* [What you should do]
Pick up the blog post about the Anglican Archbishop of Melbourne and the Andrew Bolt case after its last sentence, and continue it.

* [Text passage]
"""

Thursday, April 12, 2012

His Grace  strikes back  -- but he's still a nong

I reproduced the derisive comments by Peter Costello  on words by the Anglican Archbishop of Melbourne yesterday.  His Grace  was obviously upset to be ridiculed so I find online today a reply from him.  There is no comments facility attached  to his reply (I wonder why?) so I will make a few comments here.

Most of what he says is fluff but two of his statements were interesting:

"The common good must motivate our nation at every possible level"

"A full and good life for all includes a fair sharing of wealth"

I can't remember who first said the first of those comments but it was either Marx or Hitler:  I think Hitler.  His Grace would appear to be  unaware of where ideas such as his lead.

The second comment betrays a complete failure to grapple  with what is "fair".  I think it is fair that those who earn the money  should keep it.  His Grace has obviously not thought of that!  Or maybe he is just too limited a thinker to grapple with it.

He is just a red under the bed hiding behind a pectoral cross....  which is rather an amusing image if you think about it.

Must not link to naughty American sites which say things that are forbidden in Australia?

Sad that we have to rely on America's culture of free speech (encouraged by their First Amendment) to be given access to a full range of views on a given subject

RACIST comments published on US book retailer website Amazon about an Aboriginal author have reignited debate surrounding News Ltd columnist Andrew Bolt's writings on indigenous people and drawn fire from Aboriginal groups.

Bolt, who was found guilty last year of offences under the Racial Discrimination Act, wrote a blog this week titled "Are we censored enough for you?" in response to Anita Heiss' book, Am I Black Enough for You?

Heiss was one of nine Aboriginal people who took Bolt and his publisher to court over articles that implied light-skinned indigenous people chose to be black for personal gain.

In a post on the Herald Sun website on Tuesday, Bolt included a link to US-based on which almost 80 "reviews" of Heiss' book had been published by last night, some openly racist. Some attacked Heiss personally and referred to a perceived lack of freedom of speech in Australia that prevented the writers from expressing their views here.

Bolt's blog linked to the webpage, stating: "Only in America, it seems, is an open debate on this Australian issue able to be had. That should embarrass us."

He said Random House and the ABC had deleted and "censored" comments on their websites about Heiss' book.

Bolt's writings this week and the ensuing publicity in social media and the wider news media prompted the National Congress of Australia's First Peoples to issue a strong statement - which did not name individuals or publications.

"Much of this 'debate' has become a thinly veiled platform for racists to peddle their tired, ill-informed, racist rhetoric," Congress co-chairwoman Jody Broun, said.

[Rubbish!  It was nothing to do with racism.  What Bolt was condemning was the appropriation of  welfare facilities designed for severely disadvantaged people by people who were not  obviously disadvantaged]

"Racism lies just beneath the surface and it bubbles out when Aboriginal identity is discussed.  "Let's be clear, Aboriginal identity is defined by us, no one else. We are a diverse peoples reflecting the contemporary Australia we all inhabit."

Heiss, whose memoir is partly a response to Bolt, did not want to comment last night and in the US had not responded last night.

Australia's Race Discrimination Commissioner, Helen Szoke, said racist views published outside Australia but accessible here posed a growing - and challenging - problem.

"""

* [Excerpted records]
"""

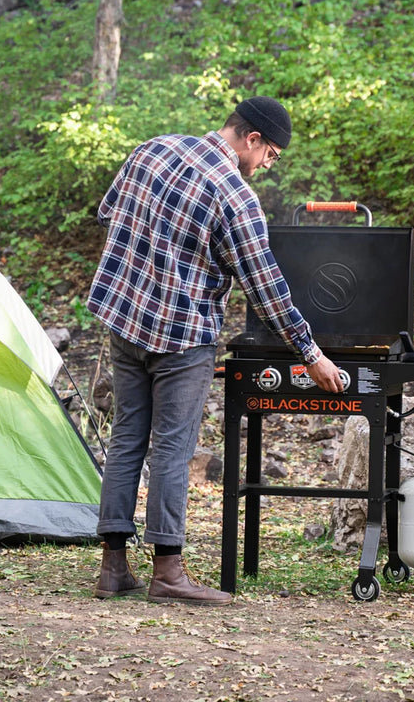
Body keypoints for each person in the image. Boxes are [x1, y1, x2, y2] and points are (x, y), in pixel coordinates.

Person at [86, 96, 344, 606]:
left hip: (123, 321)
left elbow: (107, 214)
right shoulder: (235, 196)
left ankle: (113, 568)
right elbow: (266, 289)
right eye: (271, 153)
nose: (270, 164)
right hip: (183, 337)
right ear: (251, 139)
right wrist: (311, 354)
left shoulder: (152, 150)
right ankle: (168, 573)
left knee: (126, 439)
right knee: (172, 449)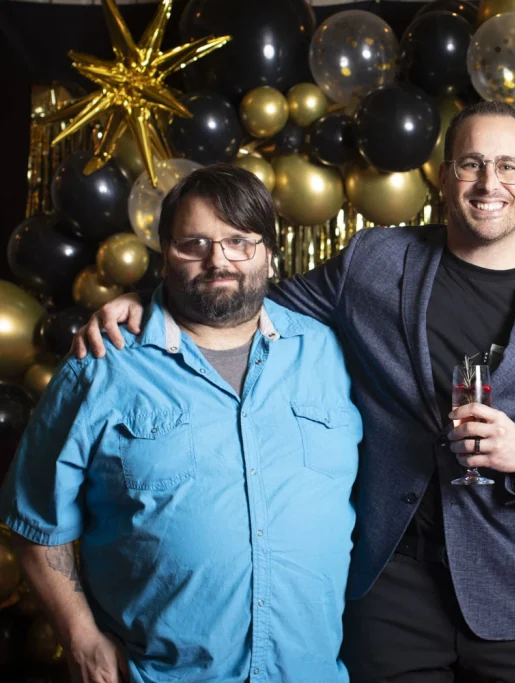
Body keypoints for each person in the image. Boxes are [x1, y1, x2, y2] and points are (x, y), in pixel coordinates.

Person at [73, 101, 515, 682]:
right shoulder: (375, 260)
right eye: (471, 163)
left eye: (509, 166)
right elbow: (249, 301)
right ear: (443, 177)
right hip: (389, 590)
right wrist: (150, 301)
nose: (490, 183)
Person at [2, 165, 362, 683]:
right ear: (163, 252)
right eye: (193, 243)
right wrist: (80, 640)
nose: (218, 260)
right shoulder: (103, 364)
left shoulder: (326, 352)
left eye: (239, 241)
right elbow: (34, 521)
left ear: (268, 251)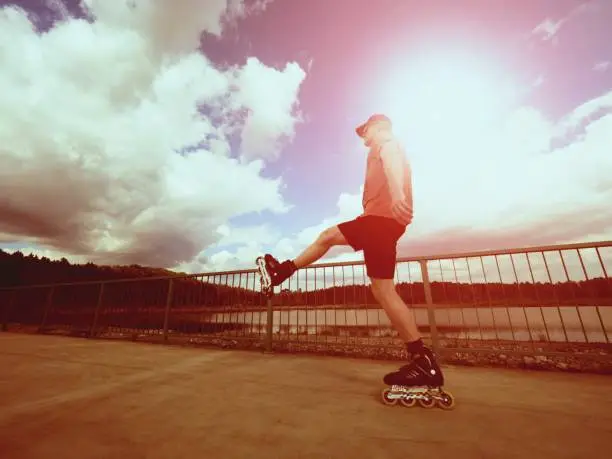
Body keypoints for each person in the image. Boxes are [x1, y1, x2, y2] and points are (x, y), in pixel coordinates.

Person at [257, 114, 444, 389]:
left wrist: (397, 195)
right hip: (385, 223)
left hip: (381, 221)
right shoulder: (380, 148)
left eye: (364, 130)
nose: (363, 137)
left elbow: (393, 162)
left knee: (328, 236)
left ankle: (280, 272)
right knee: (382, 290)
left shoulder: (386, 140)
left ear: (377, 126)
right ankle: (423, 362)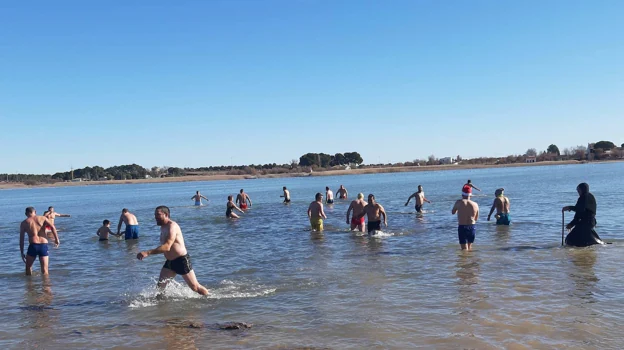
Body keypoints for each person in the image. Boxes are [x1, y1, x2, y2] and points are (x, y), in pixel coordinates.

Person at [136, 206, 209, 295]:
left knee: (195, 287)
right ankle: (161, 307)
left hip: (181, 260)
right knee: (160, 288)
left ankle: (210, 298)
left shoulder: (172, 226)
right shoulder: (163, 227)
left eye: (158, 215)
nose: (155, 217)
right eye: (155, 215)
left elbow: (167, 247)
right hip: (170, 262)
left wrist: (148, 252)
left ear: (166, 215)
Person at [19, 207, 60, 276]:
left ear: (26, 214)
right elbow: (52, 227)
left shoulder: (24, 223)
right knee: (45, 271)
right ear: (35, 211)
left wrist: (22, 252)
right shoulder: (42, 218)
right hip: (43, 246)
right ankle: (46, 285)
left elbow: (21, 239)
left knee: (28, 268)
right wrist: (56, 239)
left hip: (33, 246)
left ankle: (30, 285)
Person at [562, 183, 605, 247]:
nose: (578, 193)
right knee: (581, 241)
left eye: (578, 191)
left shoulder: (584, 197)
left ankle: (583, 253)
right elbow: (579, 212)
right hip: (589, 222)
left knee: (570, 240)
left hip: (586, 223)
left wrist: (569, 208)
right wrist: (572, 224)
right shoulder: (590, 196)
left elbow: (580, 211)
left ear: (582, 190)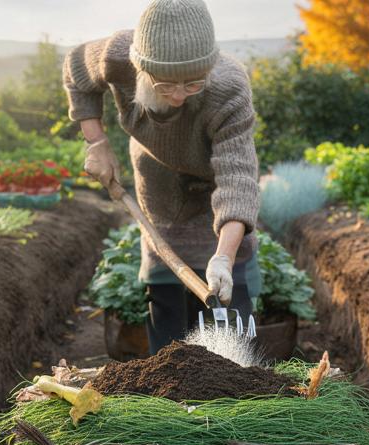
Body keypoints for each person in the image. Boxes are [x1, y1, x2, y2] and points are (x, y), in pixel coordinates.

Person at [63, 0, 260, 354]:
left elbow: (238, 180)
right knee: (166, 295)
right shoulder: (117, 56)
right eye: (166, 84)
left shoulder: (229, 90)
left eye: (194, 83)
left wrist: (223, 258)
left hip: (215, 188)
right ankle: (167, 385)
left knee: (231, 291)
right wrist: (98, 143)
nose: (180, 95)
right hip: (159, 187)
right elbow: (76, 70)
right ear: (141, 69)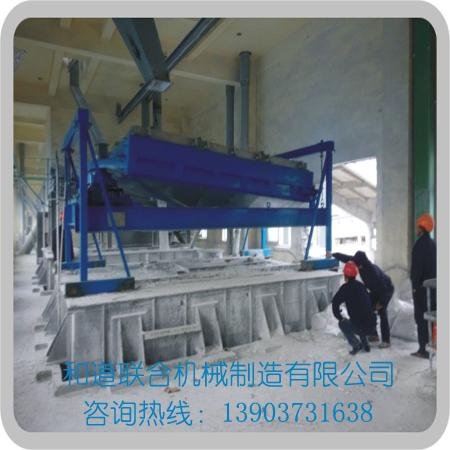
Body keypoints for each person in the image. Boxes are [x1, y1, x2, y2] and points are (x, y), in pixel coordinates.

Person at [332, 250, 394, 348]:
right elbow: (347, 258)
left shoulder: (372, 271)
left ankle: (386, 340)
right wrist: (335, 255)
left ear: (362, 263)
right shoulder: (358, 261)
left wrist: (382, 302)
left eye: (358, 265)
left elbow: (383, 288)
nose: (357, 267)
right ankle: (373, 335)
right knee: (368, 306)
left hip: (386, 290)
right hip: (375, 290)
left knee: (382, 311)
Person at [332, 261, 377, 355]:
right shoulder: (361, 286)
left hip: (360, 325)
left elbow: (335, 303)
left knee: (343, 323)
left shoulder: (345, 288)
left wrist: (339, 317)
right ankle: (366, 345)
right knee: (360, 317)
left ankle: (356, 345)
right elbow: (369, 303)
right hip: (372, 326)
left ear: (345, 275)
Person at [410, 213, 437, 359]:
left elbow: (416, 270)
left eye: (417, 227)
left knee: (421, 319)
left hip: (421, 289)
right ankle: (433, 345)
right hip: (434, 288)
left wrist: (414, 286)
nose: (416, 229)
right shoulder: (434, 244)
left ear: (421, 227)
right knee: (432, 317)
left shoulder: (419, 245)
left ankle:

"""

* [Answer]
Expert says tablets and smart phones will make Julia's new fibre network  out of date

THE rise of mobile internet through smart phones and tablets threatens to make the national broadband network a waste of money, a prominent social analyst says.

Speaking in Adelaide about the latest Australia SCAN social trend survey, Quantum Market Research's David Chalke said NBN Co was "missing the boat".  "Everything is going to be wireless by the time they've dug up the roads and stuffed the pipes," he said. "It will be too late, it's all going to be mobile and wireless in the future."

A survey of 2000 Australians, performed every year for the past two decades, revealed desktop computers were dying out. Most people (71 per cent) had a laptop, tablet or smartphone.

"The lion is uncaged," he said. "It was chained to the desktop, no more. The future is all about mobility. `I'll do it wherever I want, whenever I want, however I want, on a 4  1/2 inch screen'."

But an NBN Co spokeswoman said it was the demand for data-rich video that was driving the fibreoptic network.  "People want the convenience of wireless technologies so they can use their iPads and laptops in more places, but fixed networks continue to do the `heavy lifting' of broadband data use," she said.

"As we move to a time where really data-heavy applications like video become more prevalent, there will be an increasing need for fixed connections like the NBN."

She said it was also important to recognise that when people use iPads or smartphones in WiFi mode, they are using a wireless connection to a fixed network. [But losing the speed which is the main claim for the fibre network.  Existing cable would do as well]


New  Queensland conservative government approves new mining-related projects -- including the building of a DAM

Horrors!  Greenies hate ALL dams

THE state government has approved two mining-related projects and advanced aims for new dam in central Queensland.

Deputy Premier Jeff Seeney today said the Co-ordinator-General had approved applications from mining companies to expand a north Queensland freight terminal and move a rail route used to transport coal through central Queensland.

Pacific National has won approval to expand its freight terminal at Stuart in south Townsville.

BHP Billiton Mitsubishi Alliances (BMA) is also able to proceed with proposed changes to a rail route from its Caval Ridge Coal Mine near Moranbah to the Queensland coast.

The Co-ordinator-General has also released the environmental impact statement for the proposed Nathan Dam on the Dawson River, north of Taroom, in the state's southeast.

Mr Seeney says the dam would unlock the potential of the Surat and Bowen basin regions in southern and central Queensland.  "The project could create 425 jobs during its construction," he said in a statement.

Mr Seeney says the LNP is delivering on a promise to drive economic growth and focus the Coordinator-General's office on major projects.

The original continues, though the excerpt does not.